_BRIEF:_ Look through the data below. Collect every line where the word "mapGetters" occurs.

■ ■ ■

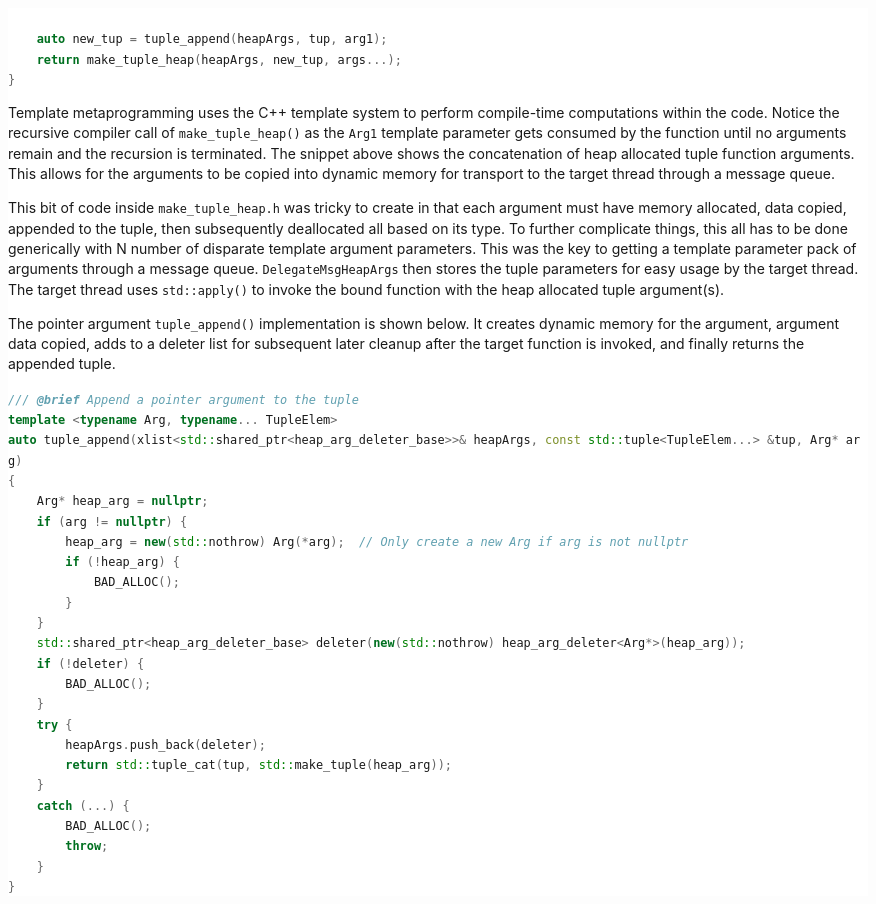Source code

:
 ```cpp

    auto new_tup = tuple_append(heapArgs, tup, arg1);
    return make_tuple_heap(heapArgs, new_tup, args...);
}
```

Template metaprogramming uses the C++ template system to perform compile-time computations within the code. Notice the recursive compiler call of `make_tuple_heap()` as the `Arg1` template parameter gets consumed by the function until no arguments remain and the recursion is terminated. The snippet above shows the concatenation of heap allocated tuple function arguments. This allows for the arguments to be copied into dynamic memory for transport to the target thread through a message queue.</p>

This bit of code inside `make_tuple_heap.h` was tricky to create in that each argument must have memory allocated, data copied, appended to the tuple, then subsequently deallocated all based on its type. To further complicate things, this all has to be done generically with N number of disparate template argument parameters. This was the key to getting a template parameter pack of arguments through a message queue. `DelegateMsgHeapArgs` then stores the tuple parameters for easy usage by the target thread. The target thread uses `std::apply()` to invoke the bound function with the heap allocated tuple argument(s).

The pointer argument `tuple_append()` implementation is shown below. It creates dynamic memory for the argument, argument data copied, adds to a deleter list for subsequent later cleanup after the target function is invoked, and finally returns the appended tuple.

```cpp
/// @brief Append a pointer argument to the tuple
template <typename Arg, typename... TupleElem>
auto tuple_append(xlist<std::shared_ptr<heap_arg_deleter_base>>& heapArgs, const std::tuple<TupleElem...> &tup, Arg* arg)
{
    Arg* heap_arg = nullptr;
    if (arg != nullptr) {
        heap_arg = new(std::nothrow) Arg(*arg);  // Only create a new Arg if arg is not nullptr
        if (!heap_arg) {
            BAD_ALLOC();
        }
    }
    std::shared_ptr<heap_arg_deleter_base> deleter(new(std::nothrow) heap_arg_deleter<Arg*>(heap_arg));
    if (!deleter) {
        BAD_ALLOC();
    }
    try {
        heapArgs.push_back(deleter);
        return std::tuple_cat(tup, std::make_tuple(heap_arg));
    }
    catch (...) {
        BAD_ALLOC();
        throw;
    }
}
```
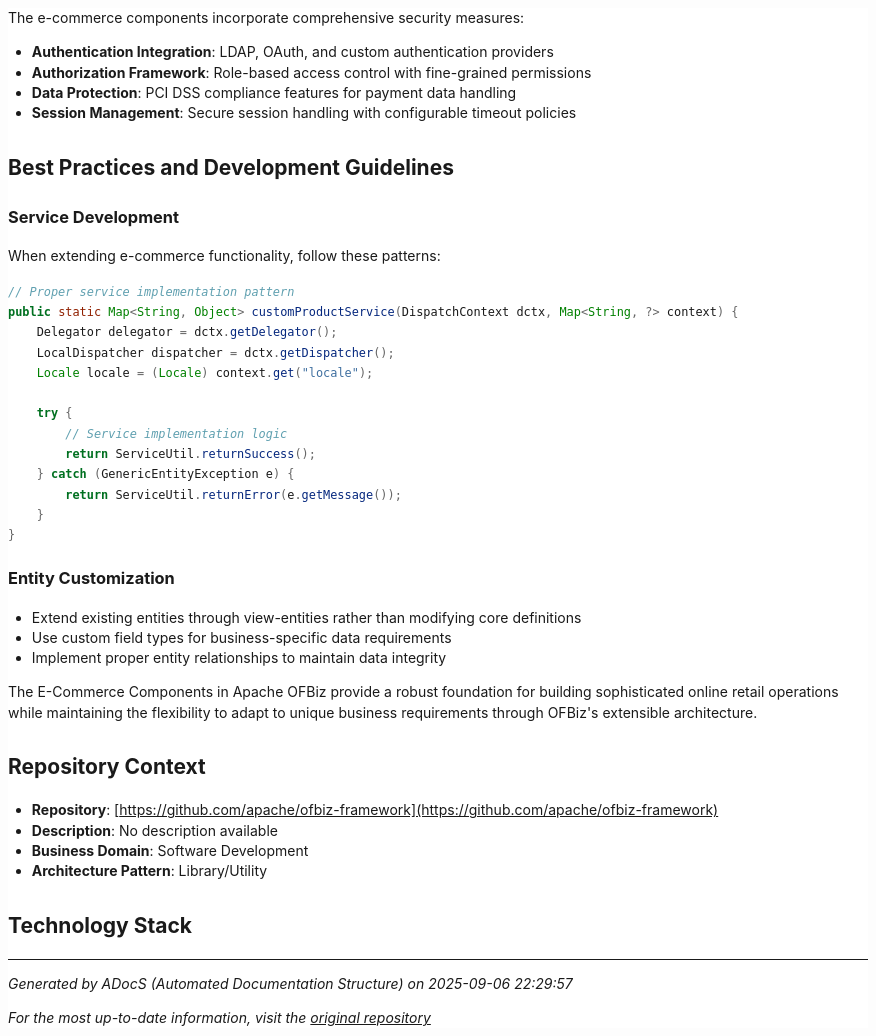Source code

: The e-commerce components incorporate comprehensive security measures:

- **Authentication Integration**: LDAP, OAuth, and custom authentication providers
- **Authorization Framework**: Role-based access control with fine-grained permissions
- **Data Protection**: PCI DSS compliance features for payment data handling
- **Session Management**: Secure session handling with configurable timeout policies

## Best Practices and Development Guidelines

### Service Development

When extending e-commerce functionality, follow these patterns:

```java
// Proper service implementation pattern
public static Map<String, Object> customProductService(DispatchContext dctx, Map<String, ?> context) {
    Delegator delegator = dctx.getDelegator();
    LocalDispatcher dispatcher = dctx.getDispatcher();
    Locale locale = (Locale) context.get("locale");
    
    try {
        // Service implementation logic
        return ServiceUtil.returnSuccess();
    } catch (GenericEntityException e) {
        return ServiceUtil.returnError(e.getMessage());
    }
}
```

### Entity Customization

- Extend existing entities through view-entities rather than modifying core definitions
- Use custom field types for business-specific data requirements
- Implement proper entity relationships to maintain data integrity

The E-Commerce Components in Apache OFBiz provide a robust foundation for building sophisticated online retail operations while maintaining the flexibility to adapt to unique business requirements through OFBiz's extensible architecture.

## Repository Context

- **Repository**: [https://github.com/apache/ofbiz-framework](https://github.com/apache/ofbiz-framework)
- **Description**: No description available
- **Business Domain**: Software Development
- **Architecture Pattern**: Library/Utility

## Technology Stack

---

*Generated by ADocS (Automated Documentation Structure) on 2025-09-06 22:29:57*

*For the most up-to-date information, visit the [original repository](https://github.com/apache/ofbiz-framework)*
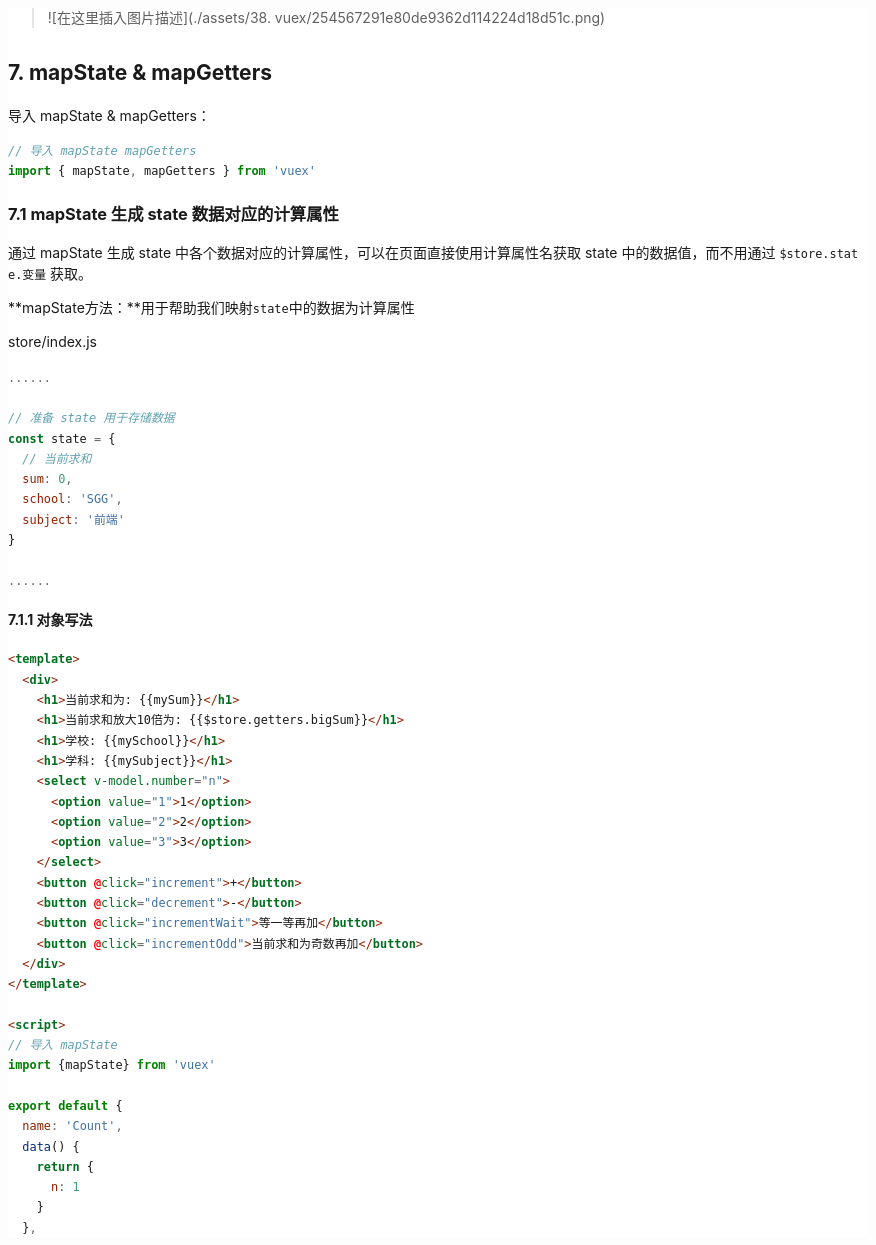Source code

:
 ```html
```

> ![在这里插入图片描述](./assets/38. vuex/254567291e80de9362d114224d18d51c.png)

## 7. mapState & mapGetters

导入 mapState & mapGetters：

```js
// 导入 mapState mapGetters
import { mapState, mapGetters } from 'vuex'
```

### 7.1 mapState 生成 state 数据对应的计算属性

通过 mapState 生成 state 中各个数据对应的计算属性，可以在页面直接使用计算属性名获取 state 中的数据值，而不用通过 `$store.state.变量` 获取。

**mapState方法：**用于帮助我们映射`state`中的数据为计算属性

store/index.js

```js
......

// 准备 state 用于存储数据
const state = {
  // 当前求和
  sum: 0,
  school: 'SGG',
  subject: '前端'
}

......
```

#### 7.1.1 对象写法

```html
<template>
  <div>
    <h1>当前求和为: {{mySum}}</h1>
    <h1>当前求和放大10倍为: {{$store.getters.bigSum}}</h1>
    <h1>学校: {{mySchool}}</h1>
    <h1>学科: {{mySubject}}</h1>
    <select v-model.number="n">
      <option value="1">1</option>
      <option value="2">2</option>
      <option value="3">3</option>
    </select>
    <button @click="increment">+</button>
    <button @click="decrement">-</button>
    <button @click="incrementWait">等一等再加</button>
    <button @click="incrementOdd">当前求和为奇数再加</button>
  </div>
</template>

<script>
// 导入 mapState 
import {mapState} from 'vuex'

export default {
  name: 'Count',
  data() {
    return {
      n: 1
    }
  },
```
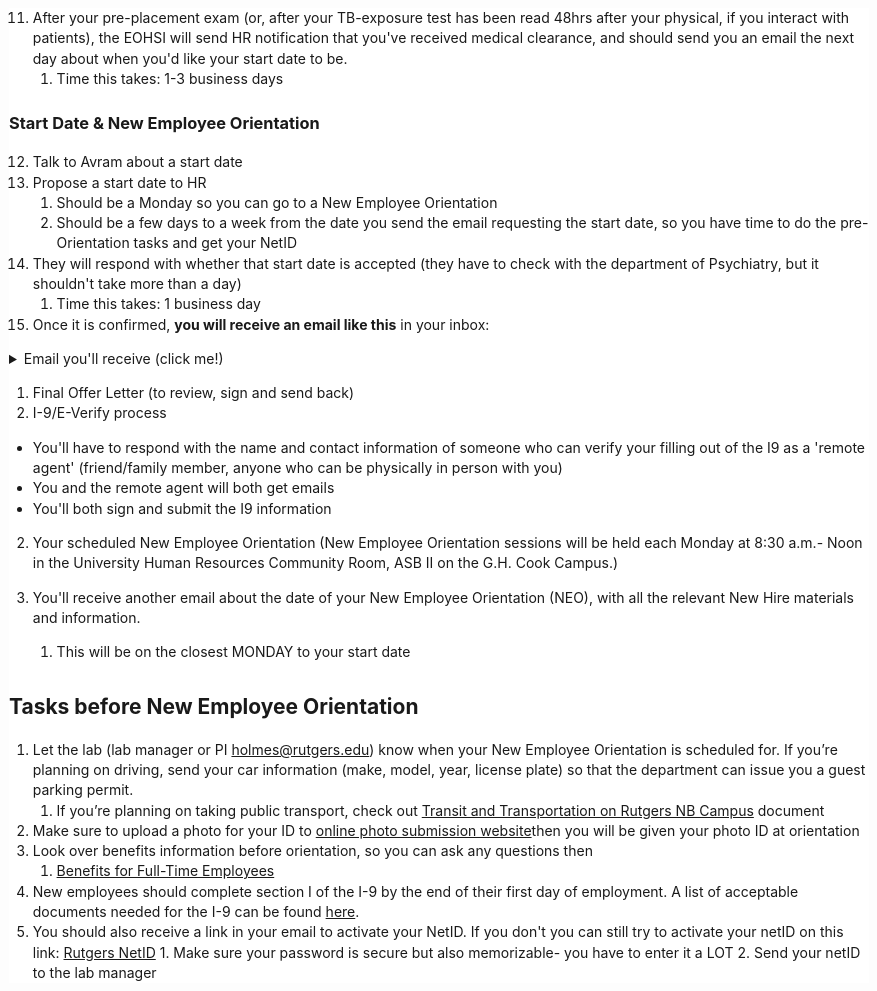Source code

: 11. After your pre-placement exam (or, after your TB-exposure test has been read 48hrs after your physical, if you interact with patients), the EOHSI will send HR notification that you've received medical clearance, and should send you an email the next day about when you'd like your start date to be.
    1. Time this takes: 1-3 business days

### Start Date & New Employee Orientation
12. Talk to Avram about a start date
13. Propose a start date to HR
    1. Should be a Monday so you can go to a New Employee Orientation
    2. Should be a few days to a week from the date you send the email requesting the start date, so you have time to do the pre-Orientation tasks and get your NetID
14. They will respond with whether that start date is accepted (they have to check with the department of Psychiatry, but it shouldn't take more than a day)
    1. Time this takes: 1 business day
15. Once it is confirmed, **you will receive an email like this** in your inbox:
<details markdown="block"><summary>Email you'll receive (click me!)</summary></details>

1. Final Offer Letter (to review, sign and send back)
2. I-9/E-Verify process
- You'll have to respond with the name and contact information of someone who can verify your filling out of the I9 as a 'remote agent' (friend/family member, anyone who can be physically in person with you)
- You and the remote agent will both get emails
- You'll both sign and submit the I9 information

2. Your scheduled New Employee Orientation (New Employee Orientation sessions will be held each Monday at 8:30 a.m.- Noon in the University Human Resources Community Room, ASB II on the G.H. Cook Campus.)

16. You'll receive another email about the date of your New Employee Orientation (NEO), with all the relevant New Hire materials and information.
    1. This will be on the closest MONDAY to your start date

## Tasks before New Employee Orientation
1. Let the lab (lab manager or PI [holmes@rutgers.edu](mailto:avram.holmes@rutgers.edu)) know when your New Employee Orientation is scheduled for. If you’re planning on driving, send your car information (make, model, year, license plate) so that the department can issue you a guest parking permit.
    1. If you’re planning on taking public transport, check out [Transit and Transportation on Rutgers NB Campus](https://rutgers.box.com/s/oubs9ulm23qwxuy85ahbe2yvcz7fn46c) document
2. Make sure to upload a photo for your ID to [online photo submission website](https://ipo.rutgers.edu/publicsafety/iam/online-photo-submission)then you will be given your photo ID at orientation
3. Look over benefits information before orientation, so you can ask any questions then
    1. [Benefits for Full-Time Employees](https://uhr.rutgers.edu/benefits/enrolling-benefits-full-time-employees)
4. New employees should complete section I of the I-9 by the end of their first day of employment. A list of acceptable documents needed for the I-9 can be found [here](https://uhr.rutgers.edu/docs/acceptable-documents).
5. You should also receive a link in your email to activate your NetID. If you don't you can still try to activate your netID on this link:  [Rutgers NetID](http://netid.rutgers.edu/)
        1. Make sure your password is secure but also memorizable- you have to enter it a LOT
        2. Send your netID to the lab manager
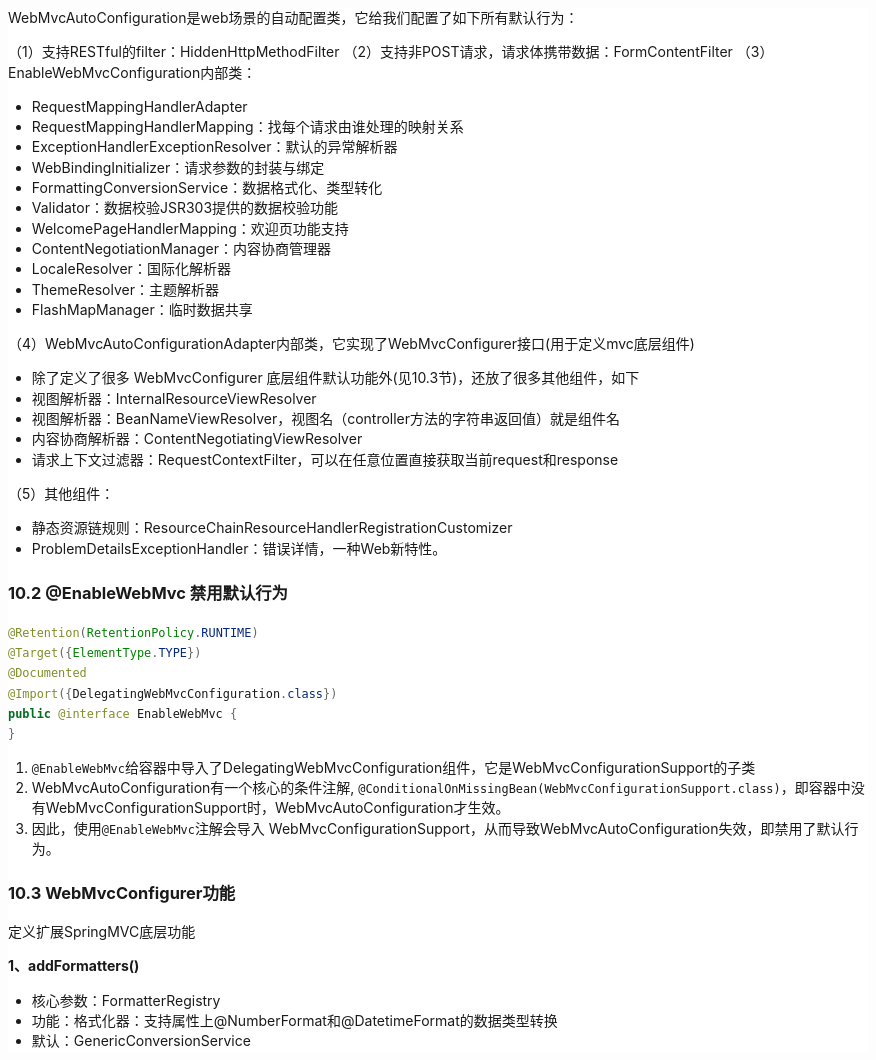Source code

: WebMvcAutoConfiguration是web场景的自动配置类，它给我们配置了如下所有默认行为：

（1）支持RESTful的filter：HiddenHttpMethodFilter
（2）支持非POST请求，请求体携带数据：FormContentFilter
（3）EnableWebMvcConfiguration内部类：
- RequestMappingHandlerAdapter
- RequestMappingHandlerMapping：找每个请求由谁处理的映射关系
- ExceptionHandlerExceptionResolver：默认的异常解析器 
- WebBindingInitializer：请求参数的封装与绑定
- FormattingConversionService：数据格式化、类型转化
- Validator：数据校验JSR303提供的数据校验功能
- WelcomePageHandlerMapping：欢迎页功能支持
- ContentNegotiationManager：内容协商管理器
- LocaleResolver：国际化解析器
- ThemeResolver：主题解析器
- FlashMapManager：临时数据共享

（4）WebMvcAutoConfigurationAdapter内部类，它实现了WebMvcConfigurer接口(用于定义mvc底层组件)
- 除了定义了很多 WebMvcConfigurer 底层组件默认功能外(见10.3节)，还放了很多其他组件，如下
- 视图解析器：InternalResourceViewResolver
- 视图解析器：BeanNameViewResolver，视图名（controller方法的字符串返回值）就是组件名
- 内容协商解析器：ContentNegotiatingViewResolver
- 请求上下文过滤器：RequestContextFilter，可以在任意位置直接获取当前request和response

（5）其他组件：

- 静态资源链规则：ResourceChainResourceHandlerRegistrationCustomizer
- ProblemDetailsExceptionHandler：错误详情，一种Web新特性。


### 10.2 @EnableWebMvc 禁用默认行为

```java
@Retention(RetentionPolicy.RUNTIME)
@Target({ElementType.TYPE})
@Documented
@Import({DelegatingWebMvcConfiguration.class})
public @interface EnableWebMvc {
}
```

1. `@EnableWebMvc`给容器中导入了DelegatingWebMvcConfiguration组件，它是WebMvcConfigurationSupport的子类
2. WebMvcAutoConfiguration有一个核心的条件注解, `@ConditionalOnMissingBean(WebMvcConfigurationSupport.class)`，即容器中没有WebMvcConfigurationSupport时，WebMvcAutoConfiguration才生效。
3. 因此，使用`@EnableWebMvc`注解会导入 WebMvcConfigurationSupport，从而导致WebMvcAutoConfiguration失效，即禁用了默认行为。

### 10.3 WebMvcConfigurer功能

定义扩展SpringMVC底层功能

**1、addFormatters()**

- 核心参数：FormatterRegistry
- 功能：格式化器：支持属性上@NumberFormat和@DatetimeFormat的数据类型转换
- 默认：GenericConversionService
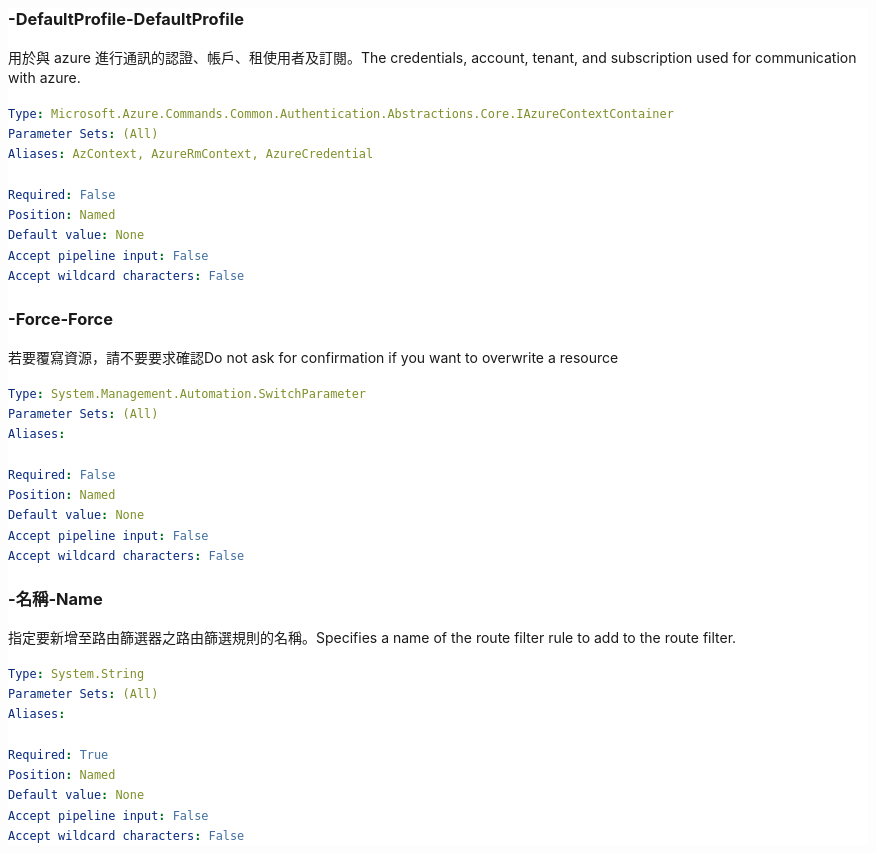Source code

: ### <span data-ttu-id="e4e9c-116">-DefaultProfile</span><span class="sxs-lookup"><span data-stu-id="e4e9c-116">-DefaultProfile</span></span>
<span data-ttu-id="e4e9c-117">用於與 azure 進行通訊的認證、帳戶、租使用者及訂閱。</span><span class="sxs-lookup"><span data-stu-id="e4e9c-117">The credentials, account, tenant, and subscription used for communication with azure.</span></span>

```yaml
Type: Microsoft.Azure.Commands.Common.Authentication.Abstractions.Core.IAzureContextContainer
Parameter Sets: (All)
Aliases: AzContext, AzureRmContext, AzureCredential

Required: False
Position: Named
Default value: None
Accept pipeline input: False
Accept wildcard characters: False
```

### <span data-ttu-id="e4e9c-118">-Force</span><span class="sxs-lookup"><span data-stu-id="e4e9c-118">-Force</span></span>
<span data-ttu-id="e4e9c-119">若要覆寫資源，請不要要求確認</span><span class="sxs-lookup"><span data-stu-id="e4e9c-119">Do not ask for confirmation if you want to overwrite a resource</span></span>

```yaml
Type: System.Management.Automation.SwitchParameter
Parameter Sets: (All)
Aliases:

Required: False
Position: Named
Default value: None
Accept pipeline input: False
Accept wildcard characters: False
```

### <span data-ttu-id="e4e9c-120">-名稱</span><span class="sxs-lookup"><span data-stu-id="e4e9c-120">-Name</span></span>
<span data-ttu-id="e4e9c-121">指定要新增至路由篩選器之路由篩選規則的名稱。</span><span class="sxs-lookup"><span data-stu-id="e4e9c-121">Specifies a name of the route filter rule to add to the route filter.</span></span>

```yaml
Type: System.String
Parameter Sets: (All)
Aliases:

Required: True
Position: Named
Default value: None
Accept pipeline input: False
Accept wildcard characters: False
```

■ ■ ■

_WRITTEN SOLUTION:_
## 7. mapState & mapGetters
导入 mapState & mapGetters：
// 导入 mapState mapGetters
import { mapState, mapGetters } from 'vuex'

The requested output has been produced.